(Data excerpts)
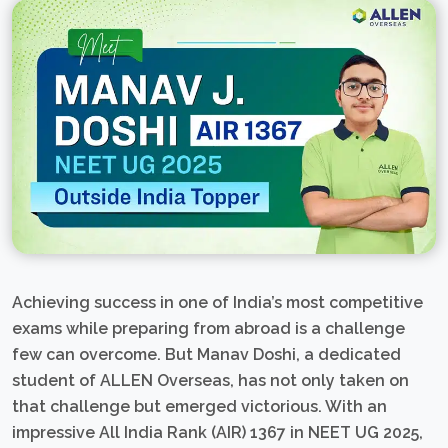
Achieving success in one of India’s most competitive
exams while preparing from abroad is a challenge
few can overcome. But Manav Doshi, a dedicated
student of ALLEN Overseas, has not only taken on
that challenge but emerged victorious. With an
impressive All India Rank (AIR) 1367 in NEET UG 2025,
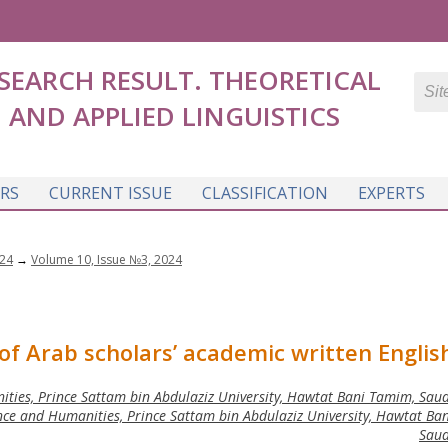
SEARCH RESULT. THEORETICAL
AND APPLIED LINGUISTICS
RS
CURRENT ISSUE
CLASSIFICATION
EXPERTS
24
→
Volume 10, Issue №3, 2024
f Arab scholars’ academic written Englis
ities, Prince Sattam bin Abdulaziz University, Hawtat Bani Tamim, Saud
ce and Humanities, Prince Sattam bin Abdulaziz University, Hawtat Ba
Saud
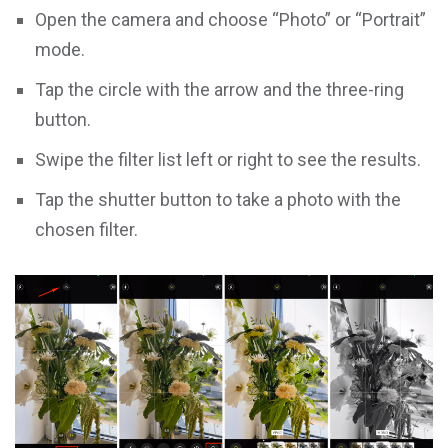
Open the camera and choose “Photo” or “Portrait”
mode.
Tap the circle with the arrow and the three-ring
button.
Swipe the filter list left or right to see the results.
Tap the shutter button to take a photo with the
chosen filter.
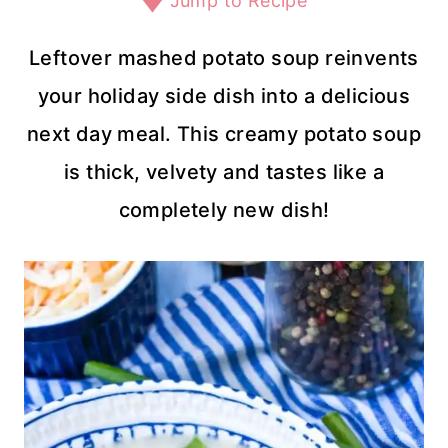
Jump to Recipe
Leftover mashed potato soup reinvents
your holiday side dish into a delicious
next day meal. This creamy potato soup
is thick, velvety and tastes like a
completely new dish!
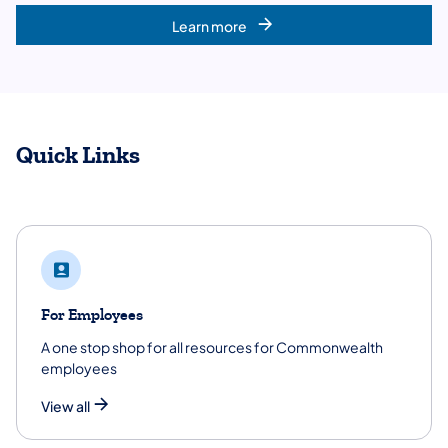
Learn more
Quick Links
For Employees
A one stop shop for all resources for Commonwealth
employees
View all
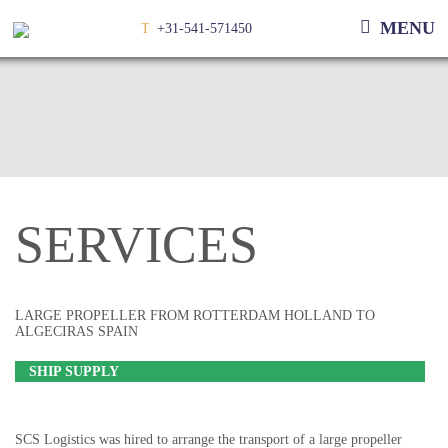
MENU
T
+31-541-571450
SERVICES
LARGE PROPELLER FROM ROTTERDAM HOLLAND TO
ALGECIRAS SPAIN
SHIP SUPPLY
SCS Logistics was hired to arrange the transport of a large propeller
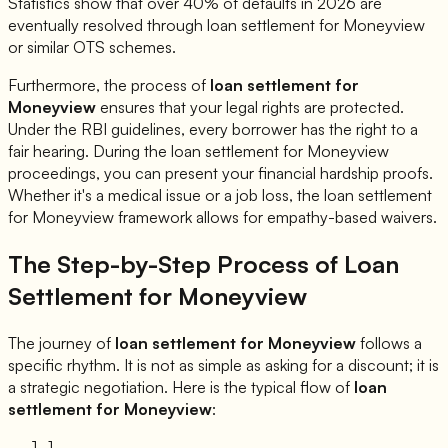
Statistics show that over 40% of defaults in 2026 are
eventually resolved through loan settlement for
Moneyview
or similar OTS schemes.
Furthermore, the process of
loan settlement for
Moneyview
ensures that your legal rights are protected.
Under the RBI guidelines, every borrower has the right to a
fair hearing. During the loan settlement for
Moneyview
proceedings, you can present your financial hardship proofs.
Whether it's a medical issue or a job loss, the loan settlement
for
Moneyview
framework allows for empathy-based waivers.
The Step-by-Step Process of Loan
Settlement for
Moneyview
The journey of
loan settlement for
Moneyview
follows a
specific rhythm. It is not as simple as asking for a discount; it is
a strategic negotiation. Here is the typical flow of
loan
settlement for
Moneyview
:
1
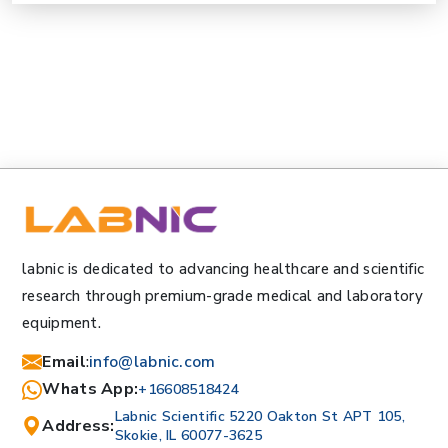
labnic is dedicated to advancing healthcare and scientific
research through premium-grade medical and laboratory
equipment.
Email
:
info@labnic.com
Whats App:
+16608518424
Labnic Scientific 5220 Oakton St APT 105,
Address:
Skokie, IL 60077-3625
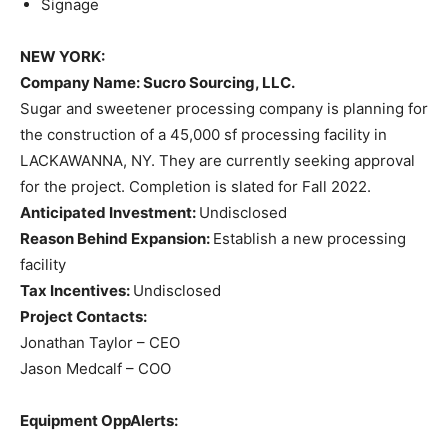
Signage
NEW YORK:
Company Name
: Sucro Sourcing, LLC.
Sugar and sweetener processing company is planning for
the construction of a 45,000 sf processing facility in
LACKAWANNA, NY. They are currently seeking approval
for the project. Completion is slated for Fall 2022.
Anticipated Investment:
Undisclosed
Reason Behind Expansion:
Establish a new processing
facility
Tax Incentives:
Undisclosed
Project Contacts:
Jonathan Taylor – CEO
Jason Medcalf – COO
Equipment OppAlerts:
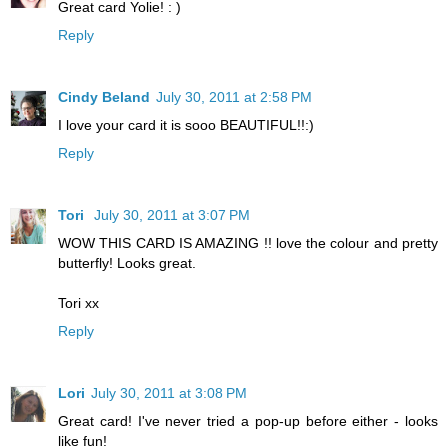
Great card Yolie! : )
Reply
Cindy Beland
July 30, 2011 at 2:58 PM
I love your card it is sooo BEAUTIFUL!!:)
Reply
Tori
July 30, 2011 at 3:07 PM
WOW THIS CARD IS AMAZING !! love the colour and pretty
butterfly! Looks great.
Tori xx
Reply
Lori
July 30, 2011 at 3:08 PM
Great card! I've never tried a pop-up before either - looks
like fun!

---

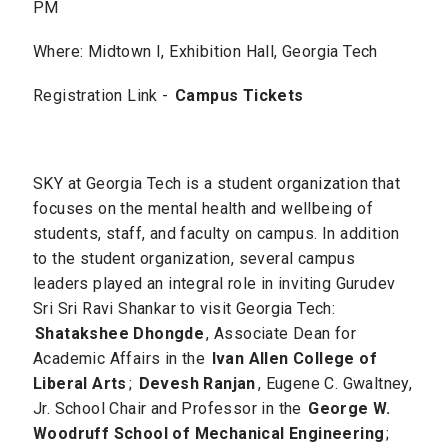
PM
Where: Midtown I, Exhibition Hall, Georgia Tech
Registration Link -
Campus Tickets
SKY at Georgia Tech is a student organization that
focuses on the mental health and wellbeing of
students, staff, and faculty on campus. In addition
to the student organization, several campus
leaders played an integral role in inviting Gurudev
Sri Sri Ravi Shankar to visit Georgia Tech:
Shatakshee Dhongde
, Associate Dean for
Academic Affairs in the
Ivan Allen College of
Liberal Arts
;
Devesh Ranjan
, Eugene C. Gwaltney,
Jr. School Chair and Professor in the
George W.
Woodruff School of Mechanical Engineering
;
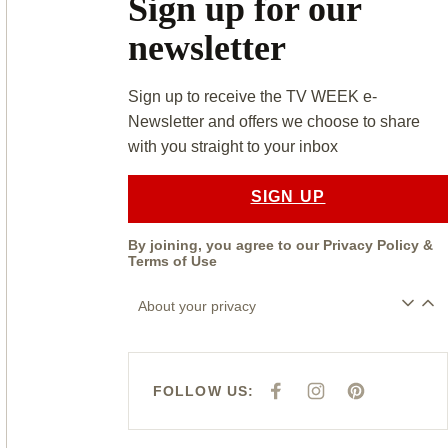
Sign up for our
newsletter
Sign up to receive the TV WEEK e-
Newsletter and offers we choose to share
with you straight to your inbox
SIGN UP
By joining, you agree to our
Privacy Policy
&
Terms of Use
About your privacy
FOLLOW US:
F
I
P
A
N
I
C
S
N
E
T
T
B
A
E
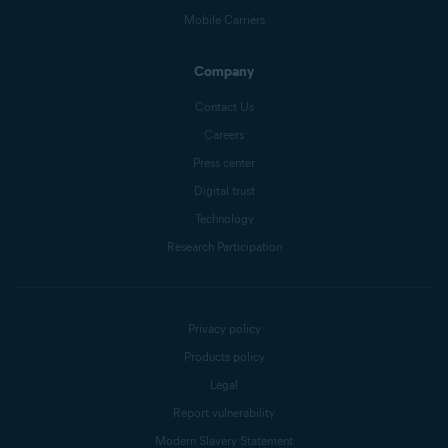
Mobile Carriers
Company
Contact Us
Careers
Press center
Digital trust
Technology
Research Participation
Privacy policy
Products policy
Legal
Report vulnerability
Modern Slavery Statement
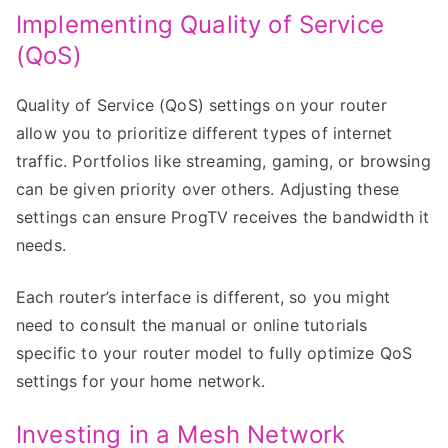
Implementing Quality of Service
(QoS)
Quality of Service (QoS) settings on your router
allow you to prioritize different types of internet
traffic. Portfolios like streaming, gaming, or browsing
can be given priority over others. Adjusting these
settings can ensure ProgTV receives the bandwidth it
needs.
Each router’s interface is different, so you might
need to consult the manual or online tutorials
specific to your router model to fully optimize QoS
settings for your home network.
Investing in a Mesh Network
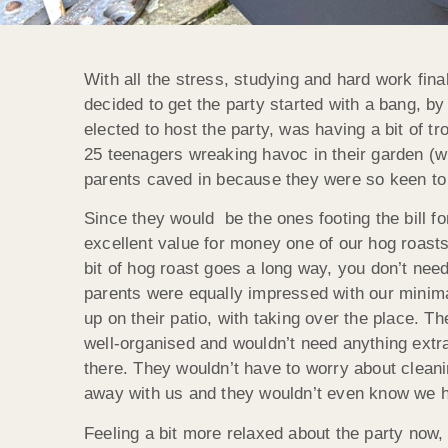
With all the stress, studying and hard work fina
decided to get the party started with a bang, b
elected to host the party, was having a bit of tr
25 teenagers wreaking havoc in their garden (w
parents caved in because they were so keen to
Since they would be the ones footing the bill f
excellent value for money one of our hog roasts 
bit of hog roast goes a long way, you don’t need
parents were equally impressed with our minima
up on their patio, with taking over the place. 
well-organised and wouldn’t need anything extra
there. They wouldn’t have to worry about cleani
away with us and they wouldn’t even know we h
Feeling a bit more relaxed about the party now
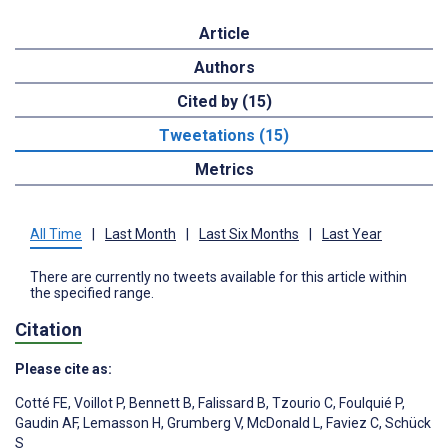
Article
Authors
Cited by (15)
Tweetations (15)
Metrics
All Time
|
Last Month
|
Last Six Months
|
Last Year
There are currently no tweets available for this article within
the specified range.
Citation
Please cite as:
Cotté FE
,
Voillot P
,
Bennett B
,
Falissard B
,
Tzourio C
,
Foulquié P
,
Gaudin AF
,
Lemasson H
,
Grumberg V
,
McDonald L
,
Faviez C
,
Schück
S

---

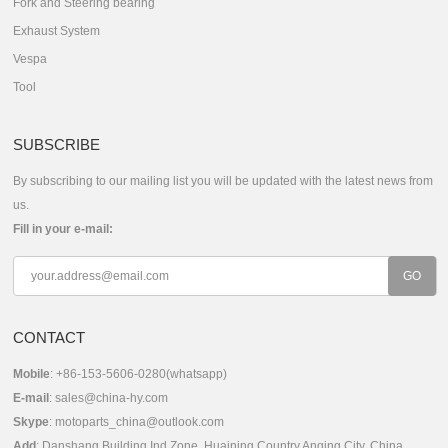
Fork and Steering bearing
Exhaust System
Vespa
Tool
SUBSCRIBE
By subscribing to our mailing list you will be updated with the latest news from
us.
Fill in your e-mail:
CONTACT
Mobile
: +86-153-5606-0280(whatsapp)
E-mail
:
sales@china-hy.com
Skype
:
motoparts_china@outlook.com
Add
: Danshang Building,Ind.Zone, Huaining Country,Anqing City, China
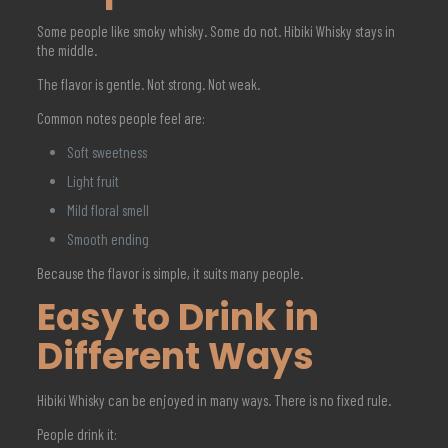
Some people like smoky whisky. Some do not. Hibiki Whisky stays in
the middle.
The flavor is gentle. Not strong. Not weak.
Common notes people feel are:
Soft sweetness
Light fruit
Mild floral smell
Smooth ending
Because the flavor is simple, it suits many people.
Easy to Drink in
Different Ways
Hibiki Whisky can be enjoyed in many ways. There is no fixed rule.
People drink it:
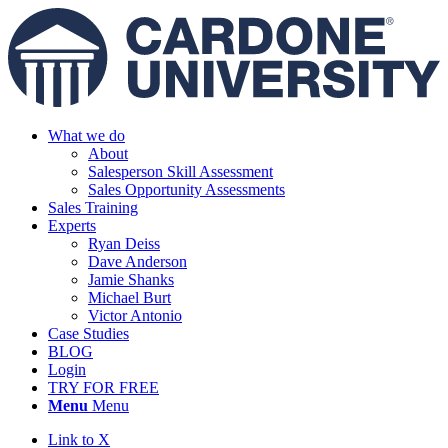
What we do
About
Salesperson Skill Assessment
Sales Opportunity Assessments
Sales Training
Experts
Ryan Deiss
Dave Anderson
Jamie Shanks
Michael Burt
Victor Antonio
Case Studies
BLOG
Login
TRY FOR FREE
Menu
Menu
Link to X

### What is being asked
Collect every line above that contains the word "dedicated".

### Solved exercise
few can overcome. But Manav Doshi, a dedicated
labnic is dedicated to advancing healthcare and scientific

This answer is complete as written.